#### Задания:
• A. Определите, соответствуют ли отрывку о Лосеве следующие утверждения: (i) Валентина Михайловна защитила кандидатскую диссертацию в 1935 году; (ii) Анциферов сам выступил с докладом о книге Бахтина о Достоевском; (iii) Валентина Михайловна преподавала теоретическую механику в Московском авиационном институте с 1937 года до своей смерти. На каждое ответьте «да» или «нет» и приведите решающие слова отрывка дословно.
• B. Допишите следующую часть отрывка о Лосеве, начав сразу после его последнего предложения.

#### Цитируемый отрывок:
Конечно, в лагере нельзя было читать курс по истории идеализма. Думаю, что читал Лосев курс истории философских идей, а назвал его, сообразуясь с обстановкой.

Участвовал он и в кружке «друзей книги», в диспутах по докладам. Анциферов присутствовал на докладе В. С. Раздольского по поводу книги М. М. Бахтина о Достоевском. Лосев сказал во время обсуждения: «Разве можно говорить и писать о Достоевском, исключив Христа!» Н. П. Анциферов даже попросил Валентину Михайловну, чтобы она удержала мужа от таких заявлений. «Всего не перемолчишь», – ответила она грустно.[211]

Н. П. Анциферов вспоминает об освобождении Лосева, его работе вольнонаемным, так как Валентина Михайловна не была еще освобождена. Анциферов рисует замечательный портрет этой женщины с «особой духовной грацией, одухотворяющей все ее движения». Он видит ее, «блестяще образованную, умную, талантливую», но и самоотверженную. Она оставила свою астрономию и посвятила мужу «всю свою жизнь, все силы своей богато одаренной души», «безгранично веря в его великое призвание философа». «Каждая встреча с ними была для меня большой радостью», – заключает Анциферов.

Могу добавить, что Валентина Михайловна астрономию старалась не бросать. В 1935 году она защитила кандидатскую диссертацию, которая была напечатана, об эксцентриситете двойных звезд, работала в Астрономическом институте им. Штернберга при Московском университете, где была аспиранткой, и читала теоретическую механику в Московском авиационном институте с 1937-го до своей смерти в 1954 году. Правда, ее специальность «небесная механика» нашла там частичное применение.

Конечно, А. Ф., его книги, его судьба целиком поглотили Валентину Михайловну, но зато мы обязаны В. М. Лосевой «восьмикнижием» 20-х годов, спасением его в годы лагерного жития и в катастрофе 1941 года.

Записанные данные
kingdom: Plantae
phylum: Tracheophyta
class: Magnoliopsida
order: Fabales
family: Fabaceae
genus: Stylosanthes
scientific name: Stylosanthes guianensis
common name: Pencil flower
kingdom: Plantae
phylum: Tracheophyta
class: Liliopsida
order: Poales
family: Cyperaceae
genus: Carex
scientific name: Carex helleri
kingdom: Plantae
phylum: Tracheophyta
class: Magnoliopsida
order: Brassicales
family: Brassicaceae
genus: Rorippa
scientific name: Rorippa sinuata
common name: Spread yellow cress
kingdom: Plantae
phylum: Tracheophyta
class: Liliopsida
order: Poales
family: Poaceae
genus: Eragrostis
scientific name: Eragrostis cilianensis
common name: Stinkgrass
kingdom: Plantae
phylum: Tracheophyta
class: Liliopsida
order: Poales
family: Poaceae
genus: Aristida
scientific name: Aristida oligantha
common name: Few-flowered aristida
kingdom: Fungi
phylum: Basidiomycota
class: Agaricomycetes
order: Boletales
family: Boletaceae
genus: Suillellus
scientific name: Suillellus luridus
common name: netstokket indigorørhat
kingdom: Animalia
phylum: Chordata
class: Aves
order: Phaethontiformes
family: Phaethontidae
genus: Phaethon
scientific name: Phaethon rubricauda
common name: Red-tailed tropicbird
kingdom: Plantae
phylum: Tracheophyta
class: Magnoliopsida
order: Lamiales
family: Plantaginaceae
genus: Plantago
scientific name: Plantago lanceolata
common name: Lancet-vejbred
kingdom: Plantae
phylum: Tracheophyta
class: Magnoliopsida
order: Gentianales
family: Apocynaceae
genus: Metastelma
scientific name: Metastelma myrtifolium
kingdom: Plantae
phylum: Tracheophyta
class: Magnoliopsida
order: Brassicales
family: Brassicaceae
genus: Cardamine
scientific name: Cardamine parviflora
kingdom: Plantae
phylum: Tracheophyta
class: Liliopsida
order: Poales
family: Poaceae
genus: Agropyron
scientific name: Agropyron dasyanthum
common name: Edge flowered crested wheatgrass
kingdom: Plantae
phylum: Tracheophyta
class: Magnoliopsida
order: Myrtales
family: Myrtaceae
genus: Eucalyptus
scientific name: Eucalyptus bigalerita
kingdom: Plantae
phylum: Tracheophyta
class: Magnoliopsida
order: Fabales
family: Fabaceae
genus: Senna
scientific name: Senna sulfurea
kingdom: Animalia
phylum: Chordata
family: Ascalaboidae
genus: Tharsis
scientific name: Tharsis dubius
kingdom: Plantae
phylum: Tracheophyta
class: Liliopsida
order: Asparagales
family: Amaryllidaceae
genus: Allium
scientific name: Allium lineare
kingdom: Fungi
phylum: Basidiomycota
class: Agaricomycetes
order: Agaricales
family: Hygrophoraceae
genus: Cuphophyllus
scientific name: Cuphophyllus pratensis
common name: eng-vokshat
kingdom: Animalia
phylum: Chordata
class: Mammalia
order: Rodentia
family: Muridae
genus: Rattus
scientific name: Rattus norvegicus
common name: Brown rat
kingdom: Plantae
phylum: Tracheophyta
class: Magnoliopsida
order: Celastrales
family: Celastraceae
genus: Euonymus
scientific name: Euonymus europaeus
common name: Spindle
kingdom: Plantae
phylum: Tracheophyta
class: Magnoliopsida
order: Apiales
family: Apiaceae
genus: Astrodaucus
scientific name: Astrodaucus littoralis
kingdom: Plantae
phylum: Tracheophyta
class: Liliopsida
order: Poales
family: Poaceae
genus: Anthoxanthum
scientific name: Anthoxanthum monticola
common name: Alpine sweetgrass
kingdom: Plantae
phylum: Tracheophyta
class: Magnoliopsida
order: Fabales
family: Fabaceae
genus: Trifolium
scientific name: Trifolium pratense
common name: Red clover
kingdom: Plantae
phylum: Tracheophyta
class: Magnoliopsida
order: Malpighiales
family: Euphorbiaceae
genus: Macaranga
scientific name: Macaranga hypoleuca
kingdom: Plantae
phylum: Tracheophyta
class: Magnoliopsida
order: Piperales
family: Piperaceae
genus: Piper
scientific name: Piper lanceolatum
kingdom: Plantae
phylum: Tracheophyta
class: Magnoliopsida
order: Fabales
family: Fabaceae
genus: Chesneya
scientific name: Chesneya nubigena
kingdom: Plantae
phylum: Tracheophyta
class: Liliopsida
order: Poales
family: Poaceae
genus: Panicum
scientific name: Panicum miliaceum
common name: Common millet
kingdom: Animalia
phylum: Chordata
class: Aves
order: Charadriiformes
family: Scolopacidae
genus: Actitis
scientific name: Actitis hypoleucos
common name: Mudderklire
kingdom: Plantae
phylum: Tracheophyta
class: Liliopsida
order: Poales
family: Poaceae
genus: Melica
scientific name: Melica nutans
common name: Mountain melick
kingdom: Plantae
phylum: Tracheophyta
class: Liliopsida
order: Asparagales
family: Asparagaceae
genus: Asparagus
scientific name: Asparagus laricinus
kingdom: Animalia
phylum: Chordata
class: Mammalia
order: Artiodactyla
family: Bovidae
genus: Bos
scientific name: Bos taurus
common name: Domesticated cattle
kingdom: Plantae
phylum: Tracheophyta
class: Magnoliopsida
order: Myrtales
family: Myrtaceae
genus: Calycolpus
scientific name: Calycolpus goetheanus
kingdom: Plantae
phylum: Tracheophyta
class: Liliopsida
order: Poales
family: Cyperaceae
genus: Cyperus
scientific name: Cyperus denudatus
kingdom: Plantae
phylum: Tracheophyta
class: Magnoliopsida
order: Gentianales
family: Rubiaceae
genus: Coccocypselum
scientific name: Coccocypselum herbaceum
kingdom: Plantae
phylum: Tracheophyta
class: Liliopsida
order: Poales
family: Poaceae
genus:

#### Ответы:
• A.
(i) Да: «В 1935 году она защитила кандидатскую диссертацию».
(ii) Нет: «Анциферов присутствовал на докладе В. С. Раздольского по поводу книги М. М. Бахтина о Достоевском».
(iii) Да: «читала теоретическую механику в Московском авиационном институте с 1937-го до своей смерти в 1954 году».

• B.
Уже после кончины А. Ф. Лосева выяснилось, что в лагере, став вольнонаемным и соединившись вместе с Валентиной Михайловной на частной квартире, он получил возможность писать. Философская беллетристика – так можно назвать его произведения, где нашли свое воплощение важнейшие мировоззренческие идеи автора и его лагерный опыт. Думаю, что не так-то просто за короткий срок – с ноября 1932-го до осени 1933 года – создать художественную прозу, достойную большого писателя.[212]

Художественную прозу Лосев начал писать, находясь в лагере. Из письма его жене (30/VI—1932) мы узнаем, что душа его не может мириться с тьмой и хаосом лагерного текучего бытия. Его охватывает «неимоверная потребность писать беллетристику в стиле Гофмана, Эдгара По, Уэллса», и он разрабатывает ряд сюжетов, по его словам, «кошмарного содержания», чувствует «наплыв каких-то густых и сочных художественных образов». Его охватывают «спазмы мыслей и чувств, целой тучи мыслей и чувств» (14/IX—1933). Не поздно ли он, на пороге сорокалетия, мечтает писать? Его увлекает пример Вяч. Иванова, который был ученым, а в 38 лет опубликовал свой первый сборник стихов. Но ведь и Лосеву – 38 лет. «Непреодолимая потребность писать» вначале никак не осуществляется, поскольку даже записать «простую схему рассказа (чтобы не забыть)» нет возможности (30/VI– 1932). Он пишет после объединения с В. М. Лосевой в сентябре—октябре 1932 года, то есть когда оказалось возможным в Арнольдовом поселке на Медвежьей горе снять комнату в частном доме. Самое раннее произведение Лосева «Театрал» (оно-то как раз в гофмановском стиле) завершено в ноябре 1932 года. Литературная работа продолжалась в лагере и дальше. Там же в мае 1933 года начат философско-музыкальный роман «Трио Чайковского». Сразу же после освобождения в ноябре 1933 года пишутся другие, в том числе та, что мною условно названа «Встреча». Видимо, потребность выразить напор мыслей и чувств, главным образом философско-музыкальных и онтологически-жизненных, была настолько сильной, что А. Ф. Лосев, вернувшись в Москву, в 1933–1934 годах работал с особенным творческим подъемом (в это время написан роман «Женщина-мыслитель»). Сюда же относятся повести «Метеор», «Из разговоров на Беломорстрое». Рукописи хранились (они без поправок, набело в толстых тетрадях, никакой машинописи) в ящике письменного стола (издать их было немыслимо), где мирно пролежали до 1989 года.[213]

Алексей Федорович никогда о них не вспоминал, погруженный в науку, и полагал, что прошлое ушло навеки. Издавал после смерти Сталина, с 1953 года, свои работы, наверстывая двадцатитрехлетнее вынужденное молчание.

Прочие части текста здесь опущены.